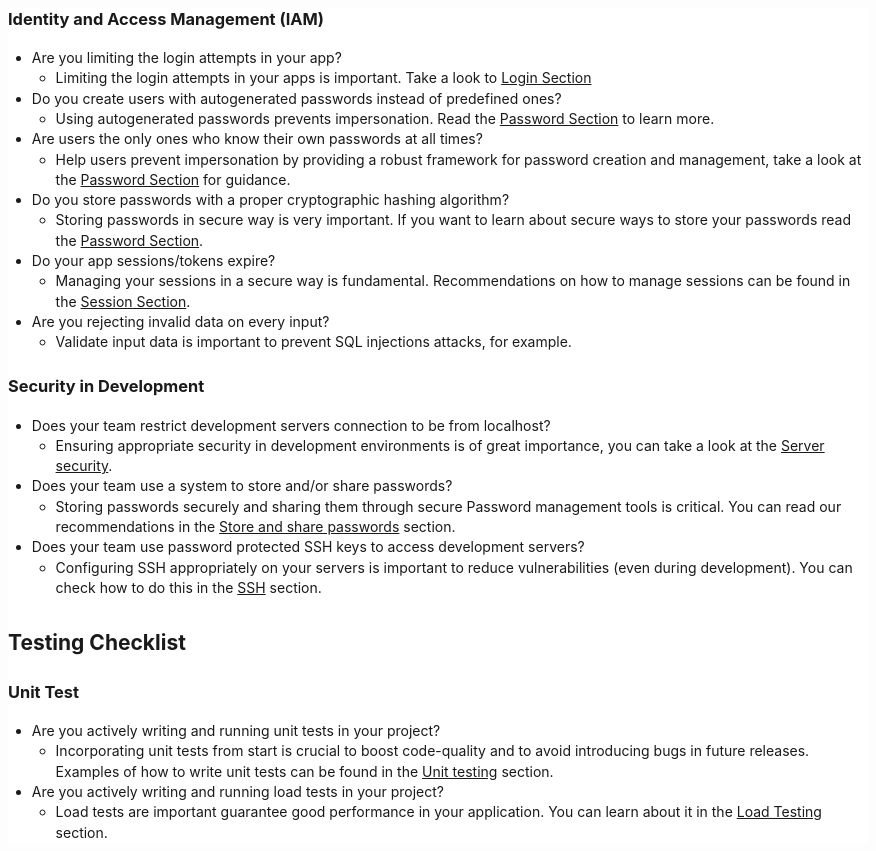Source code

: ### Identity and Access Management (IAM)

-   Are you limiting the login attempts in your app?
    -   Limiting the login attempts in your apps is important. Take a look
        to [Login Section](./security/README.md#login)
-   Do you create users with autogenerated passwords instead of predefined ones?
    -   Using autogenerated passwords prevents impersonation. Read the
        [Password Section](./security/README.md#passwords) to learn more.
-   Are users the only ones who know their own passwords at all times?
    -   Help users prevent impersonation by providing a robust framework for password creation and management,
        take a look at the [Password Section](./security/README.md#passwords) for guidance.
-   Do you store passwords with a proper cryptographic hashing algorithm?
    -   Storing passwords in secure way is very important. If you want to learn
        about secure ways to store your passwords read the [Password
        Section](./security/README.md#passwords).
-   Do your app sessions/tokens expire?
    -   Managing your sessions in a secure way is fundamental. Recommendations
        on how to manage sessions can be found in the [Session
        Section](./security/README.md#passwords).
-   Are you rejecting invalid data on every input?
    -   Validate input data is important to prevent SQL injections attacks, for example.

### Security in Development

-   Does your team restrict development servers connection to be from localhost?
    -   Ensuring appropriate security in development environments is of great importance,
        you can take a look at the [Server security](./security/README.md#server-security).
-   Does your team use a system to store and/or share passwords?
    -   Storing passwords securely and sharing them through secure Password management tools is critical.
        You can read our recommendations in the [Store and share passwords](./security/README.md#store-and-share-passwords)
        section.
-   Does your team use password protected SSH keys to access development servers?
    -   Configuring SSH appropriately on your servers is important to reduce vulnerabilities (even during
        development). You can check how to do this in the [SSH](./security/README.md#ssh)
        section.

## Testing Checklist

### Unit Test

-   Are you actively writing and running unit tests in your project?
    -   Incorporating unit tests from start is crucial to boost code-quality and to avoid
        introducing bugs in future releases. Examples of how to write unit tests can be found in the
        [Unit testing](./testing/README.md#unit-testing) section.
-   Are you actively writing and running load tests in your project?
    -   Load tests are important guarantee good performance in your application.
        You can learn about it in the [Load Testing](./testing/README.md#load-and-performance-testing)
        section.
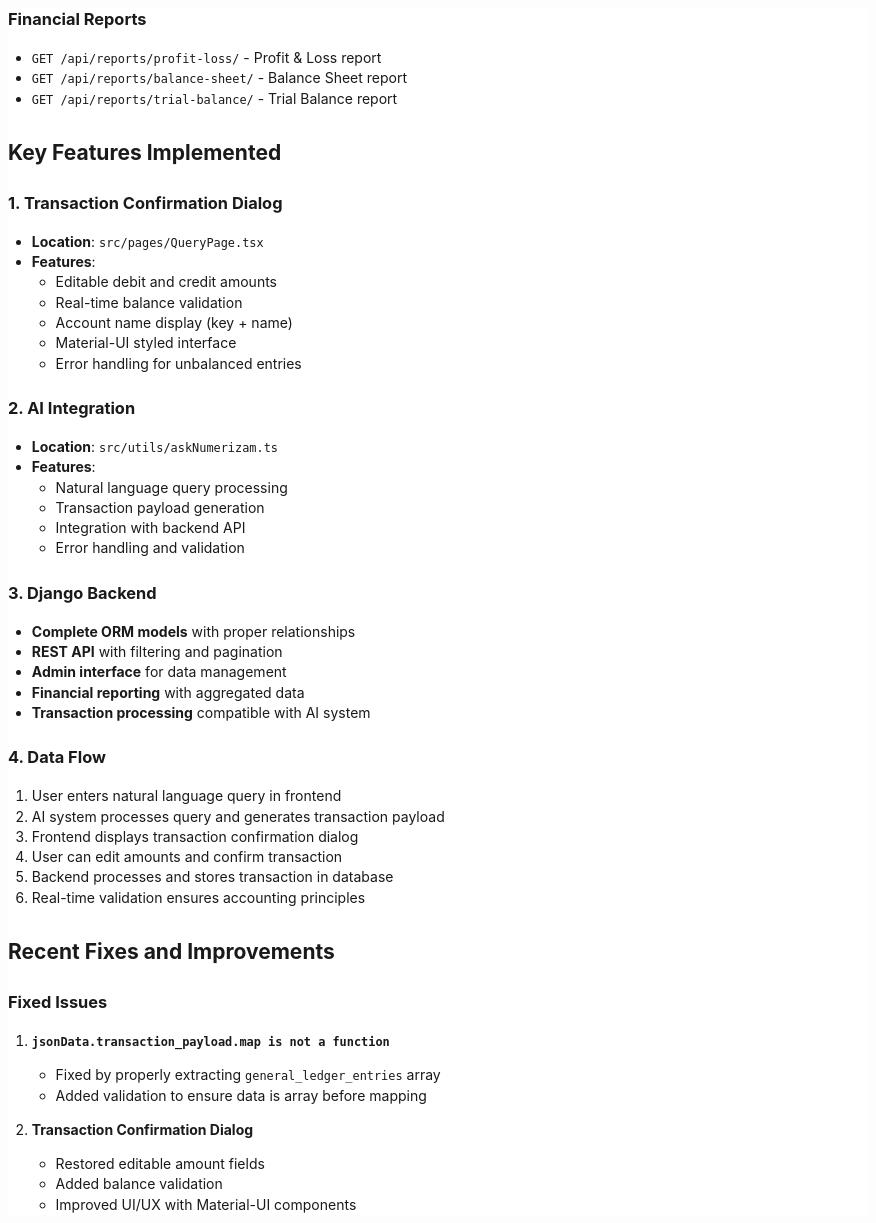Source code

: ### Financial Reports
- `GET /api/reports/profit-loss/` - Profit & Loss report
- `GET /api/reports/balance-sheet/` - Balance Sheet report
- `GET /api/reports/trial-balance/` - Trial Balance report

## Key Features Implemented

### 1. Transaction Confirmation Dialog
- **Location**: `src/pages/QueryPage.tsx`
- **Features**:
  - Editable debit and credit amounts
  - Real-time balance validation
  - Account name display (key + name)
  - Material-UI styled interface
  - Error handling for unbalanced entries

### 2. AI Integration
- **Location**: `src/utils/askNumerizam.ts`
- **Features**:
  - Natural language query processing
  - Transaction payload generation
  - Integration with backend API
  - Error handling and validation

### 3. Django Backend
- **Complete ORM models** with proper relationships
- **REST API** with filtering and pagination
- **Admin interface** for data management
- **Financial reporting** with aggregated data
- **Transaction processing** compatible with AI system

### 4. Data Flow
1. User enters natural language query in frontend
2. AI system processes query and generates transaction payload
3. Frontend displays transaction confirmation dialog
4. User can edit amounts and confirm transaction
5. Backend processes and stores transaction in database
6. Real-time validation ensures accounting principles

## Recent Fixes and Improvements

### Fixed Issues
1. **`jsonData.transaction_payload.map is not a function`**
   - Fixed by properly extracting `general_ledger_entries` array
   - Added validation to ensure data is array before mapping

2. **Transaction Confirmation Dialog**
   - Restored editable amount fields
   - Added balance validation
   - Improved UI/UX with Material-UI components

________________________________________

EXERCISE DESCRIPTION>
All lines above that include the word "language" should be located and copied.

RESULT>
  - Natural language query processing
1. User enters natural language query in frontend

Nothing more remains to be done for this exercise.